→ Selected extract:
Problems with executable compilation using PackageCompiler.jl

Hello everyone,
I was trying to build some julia code into command line applications with PackageCompiler.jl, but I have noticed that, still, they do rely on compiling the functions, or parts of it, on first call.

As a working example, I have modified the hello.jl example file:

module Hello

using UnicodePlots

function plot_unicode_sine()
    println(lineplot(1:100, sin.(range(0, stop=2π, length=100))))
end

Base.@ccallable function julia_main(ARGS::Vector{String})::Cint

    @time a = 10 #Just to make sure that all things executed with @time are compiled...

    @time println("hello, world")
    @time println("hello, world")
    
    @time plot_unicode_sine()
    @time plot_unicode_sine()

→ Exercise set:
1 > According to the forum post on PackageCompiler.jl, what does the modified hello.jl module load with its using statement?
2 > Print the stretch of the forum post on PackageCompiler.jl from "Problems with executable" through "function plot_unicode_sine()".

→ Entries supplied:
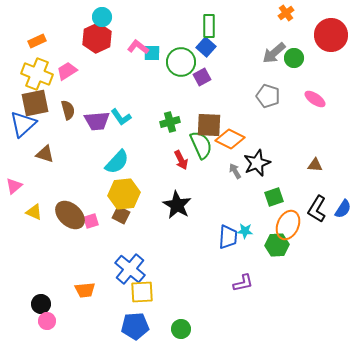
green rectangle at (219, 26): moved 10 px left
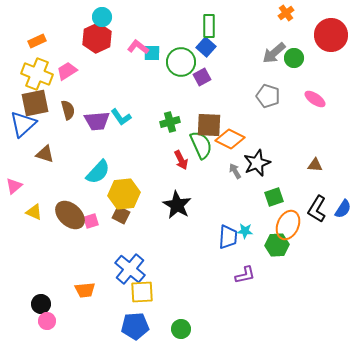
cyan semicircle at (117, 162): moved 19 px left, 10 px down
purple L-shape at (243, 283): moved 2 px right, 8 px up
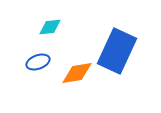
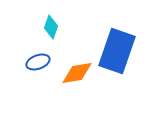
cyan diamond: moved 1 px right; rotated 65 degrees counterclockwise
blue rectangle: rotated 6 degrees counterclockwise
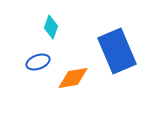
blue rectangle: rotated 42 degrees counterclockwise
orange diamond: moved 4 px left, 5 px down
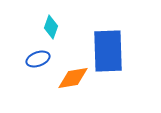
blue rectangle: moved 9 px left; rotated 21 degrees clockwise
blue ellipse: moved 3 px up
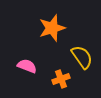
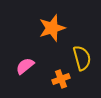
yellow semicircle: moved 1 px down; rotated 20 degrees clockwise
pink semicircle: moved 2 px left; rotated 60 degrees counterclockwise
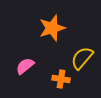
yellow semicircle: rotated 125 degrees counterclockwise
orange cross: rotated 30 degrees clockwise
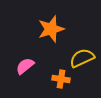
orange star: moved 1 px left, 1 px down
yellow semicircle: rotated 25 degrees clockwise
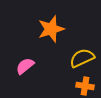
orange cross: moved 24 px right, 7 px down
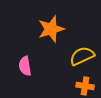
yellow semicircle: moved 2 px up
pink semicircle: rotated 60 degrees counterclockwise
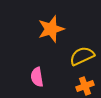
pink semicircle: moved 12 px right, 11 px down
orange cross: rotated 30 degrees counterclockwise
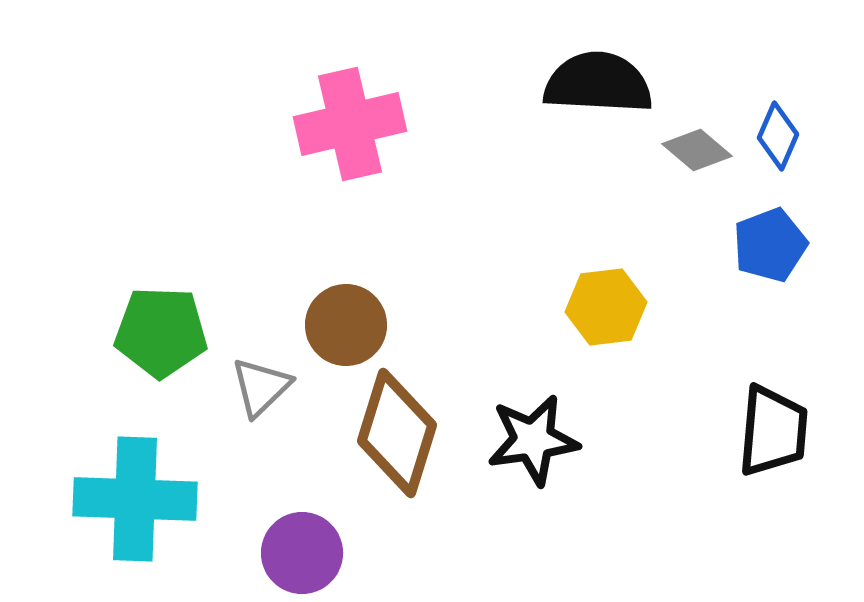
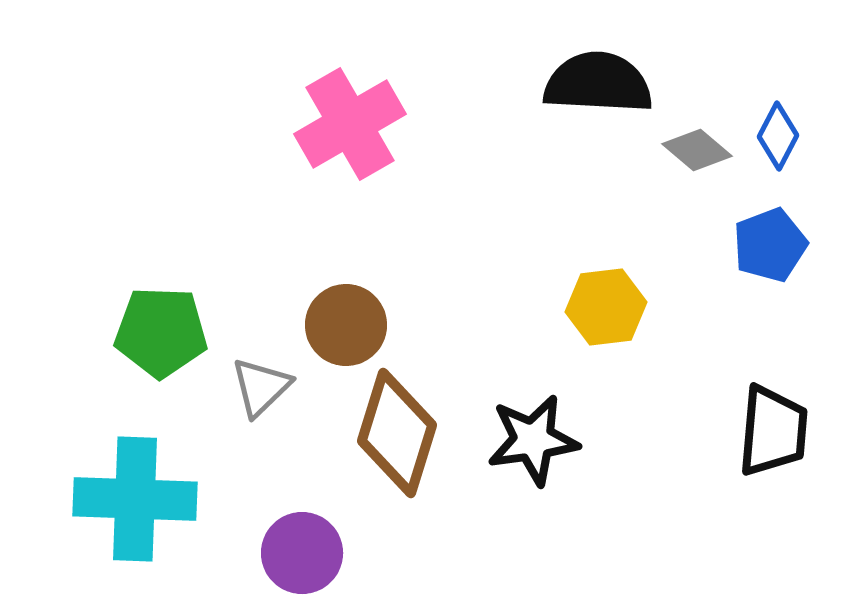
pink cross: rotated 17 degrees counterclockwise
blue diamond: rotated 4 degrees clockwise
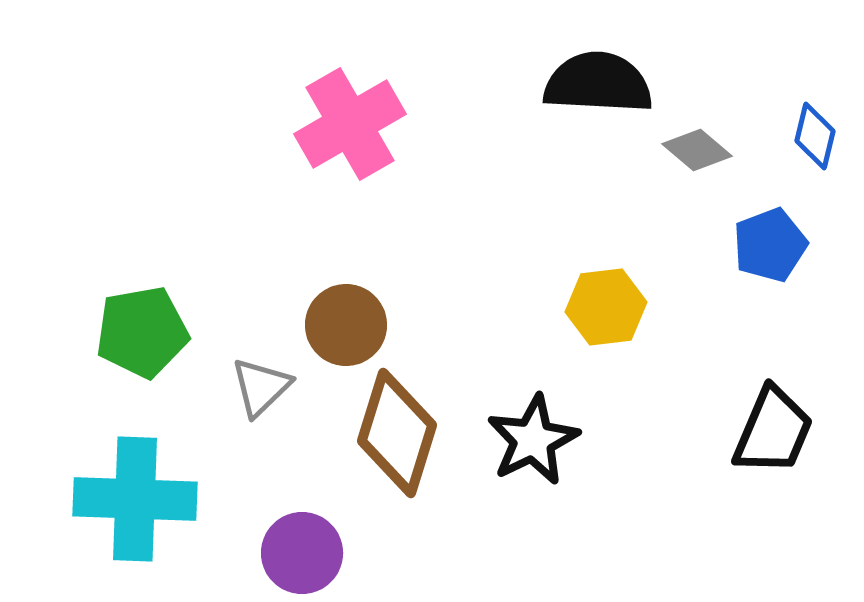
blue diamond: moved 37 px right; rotated 14 degrees counterclockwise
green pentagon: moved 19 px left; rotated 12 degrees counterclockwise
black trapezoid: rotated 18 degrees clockwise
black star: rotated 18 degrees counterclockwise
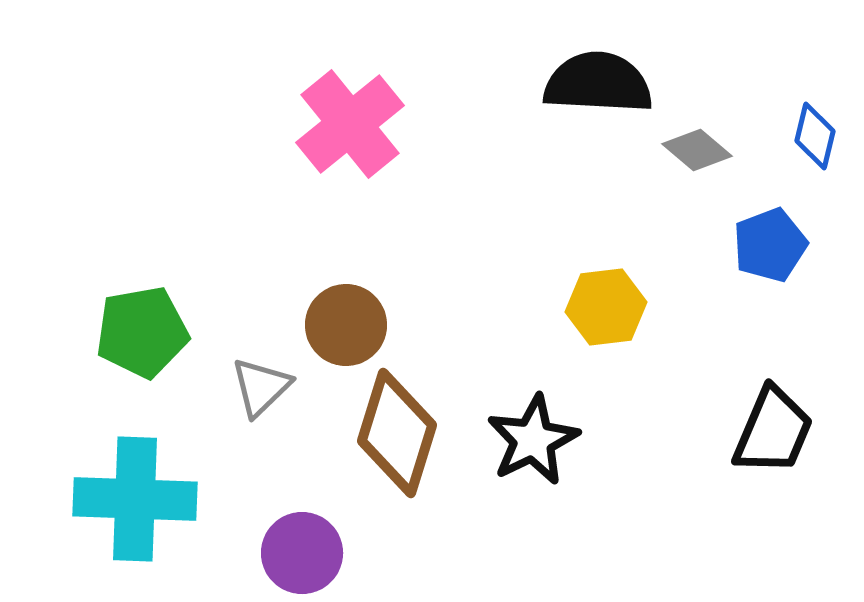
pink cross: rotated 9 degrees counterclockwise
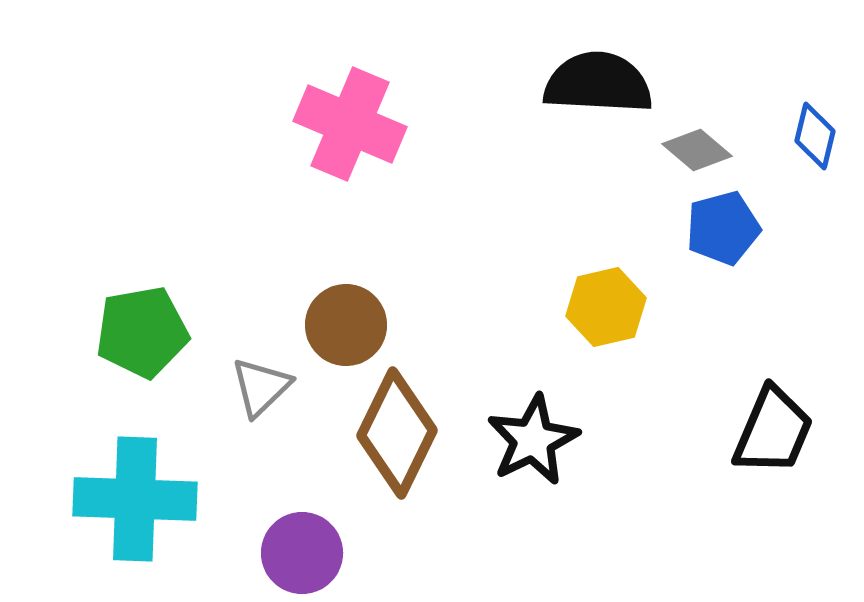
pink cross: rotated 28 degrees counterclockwise
blue pentagon: moved 47 px left, 17 px up; rotated 6 degrees clockwise
yellow hexagon: rotated 6 degrees counterclockwise
brown diamond: rotated 9 degrees clockwise
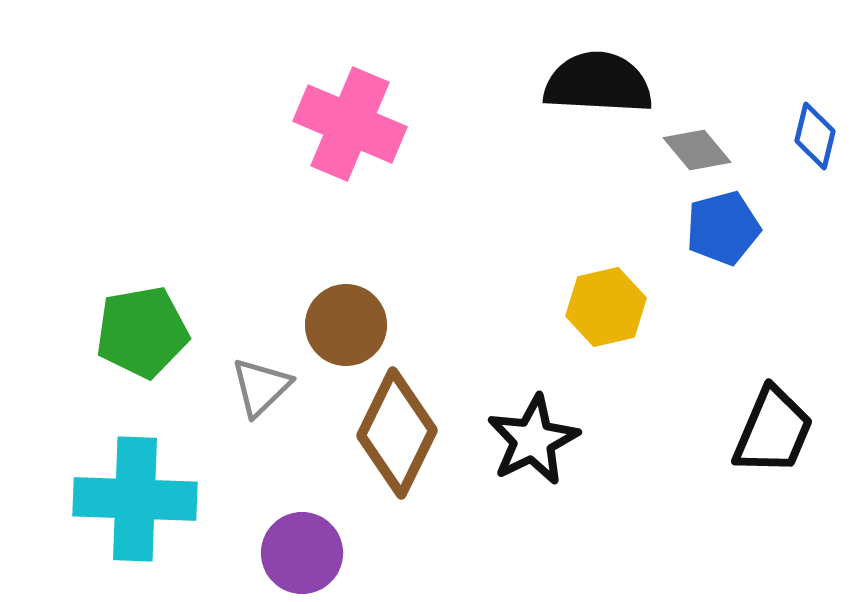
gray diamond: rotated 10 degrees clockwise
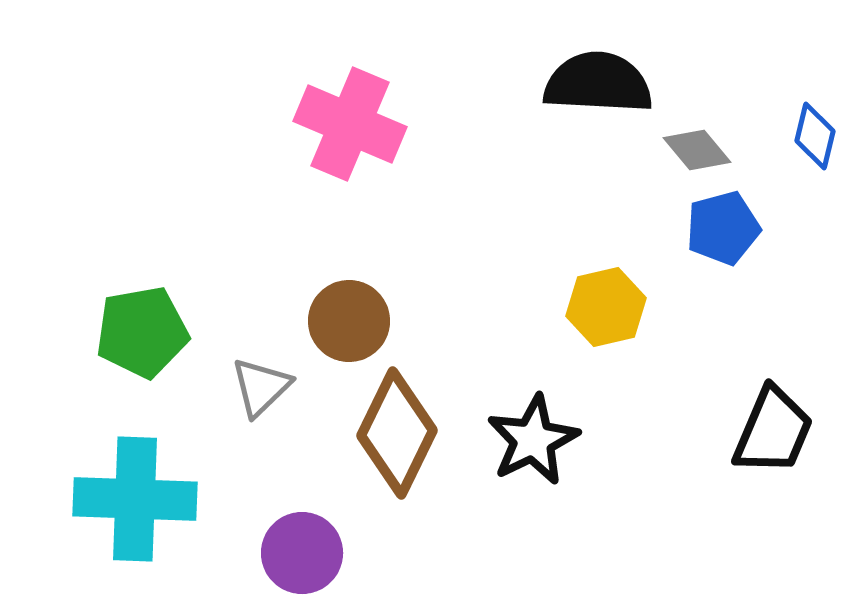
brown circle: moved 3 px right, 4 px up
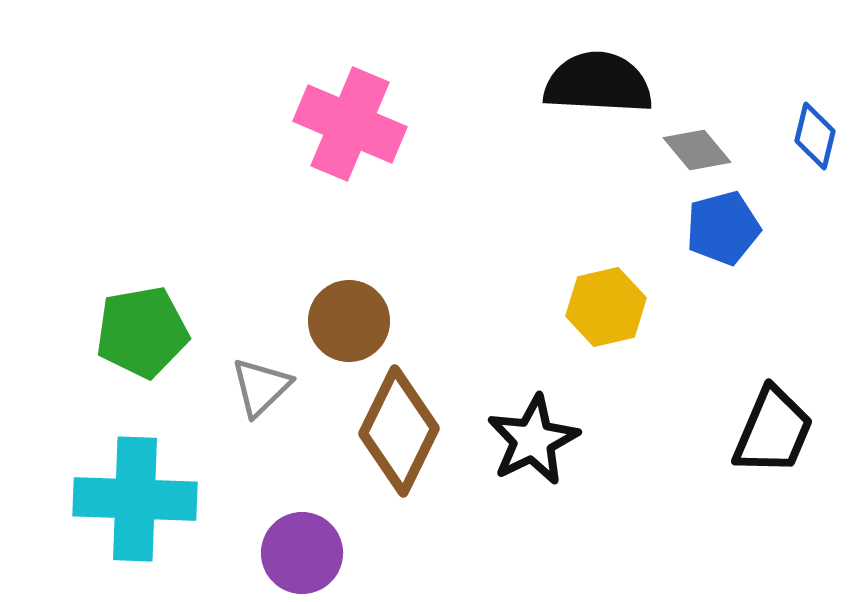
brown diamond: moved 2 px right, 2 px up
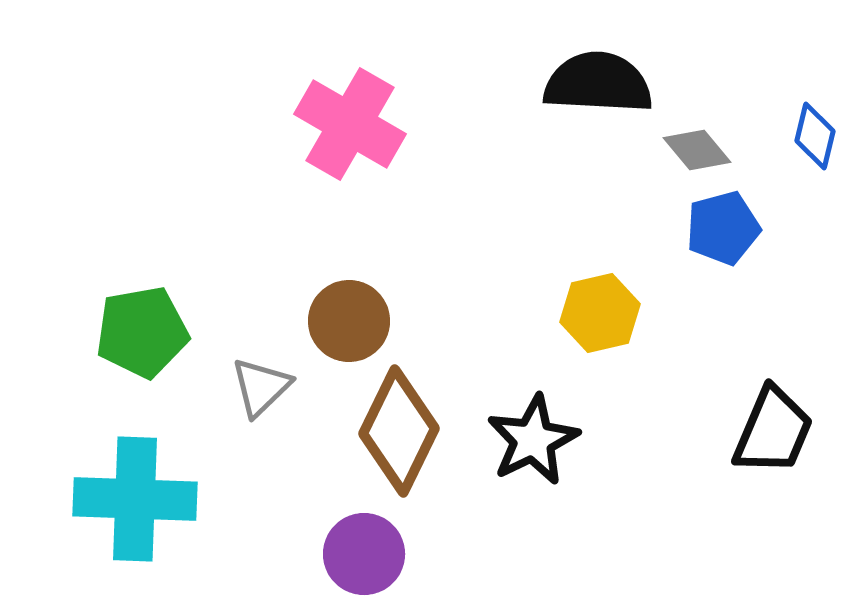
pink cross: rotated 7 degrees clockwise
yellow hexagon: moved 6 px left, 6 px down
purple circle: moved 62 px right, 1 px down
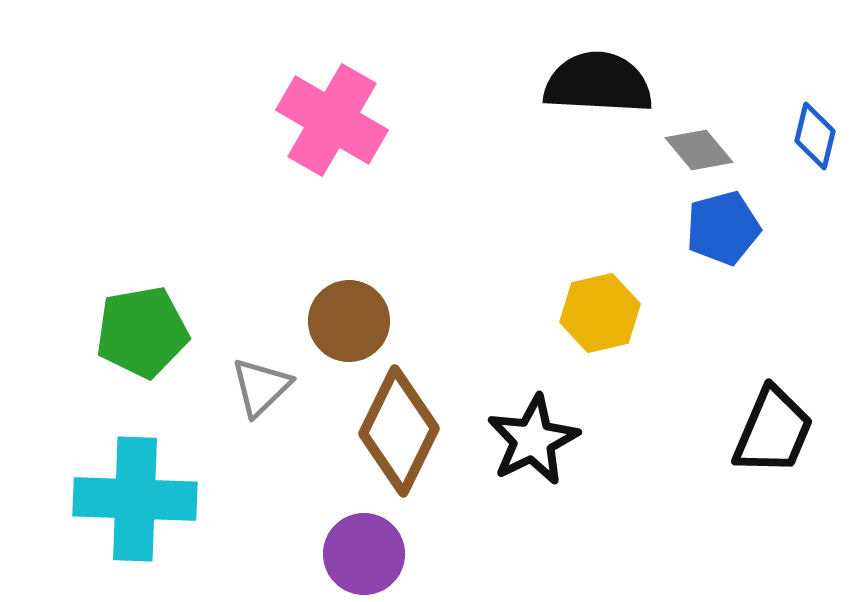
pink cross: moved 18 px left, 4 px up
gray diamond: moved 2 px right
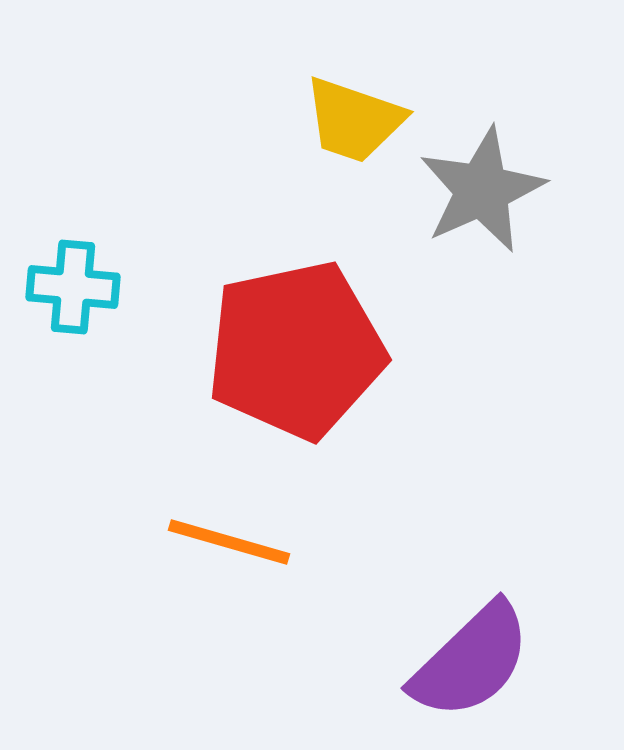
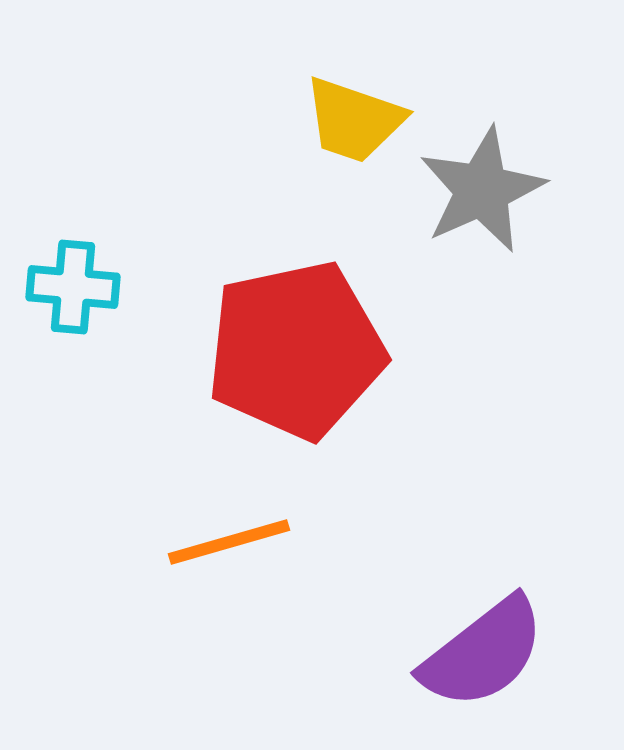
orange line: rotated 32 degrees counterclockwise
purple semicircle: moved 12 px right, 8 px up; rotated 6 degrees clockwise
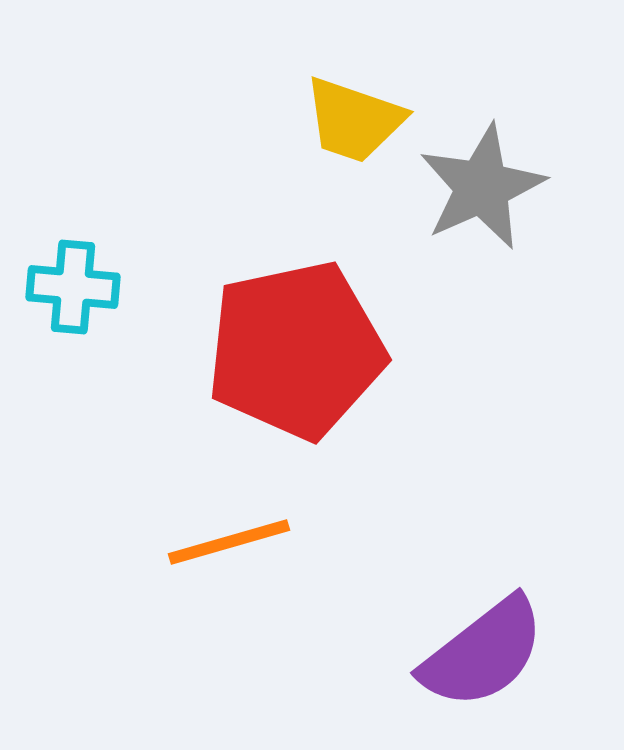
gray star: moved 3 px up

→ The replies:
1 > UnicodePlots

2 >
Problems with executable compilation using PackageCompiler.jl

Hello everyone,
I was trying to build some julia code into command line applications with PackageCompiler.jl, but I have noticed that, still, they do rely on compiling the functions, or parts of it, on first call.

As a working example, I have modified the hello.jl example file:

module Hello

using UnicodePlots

function plot_unicode_sine()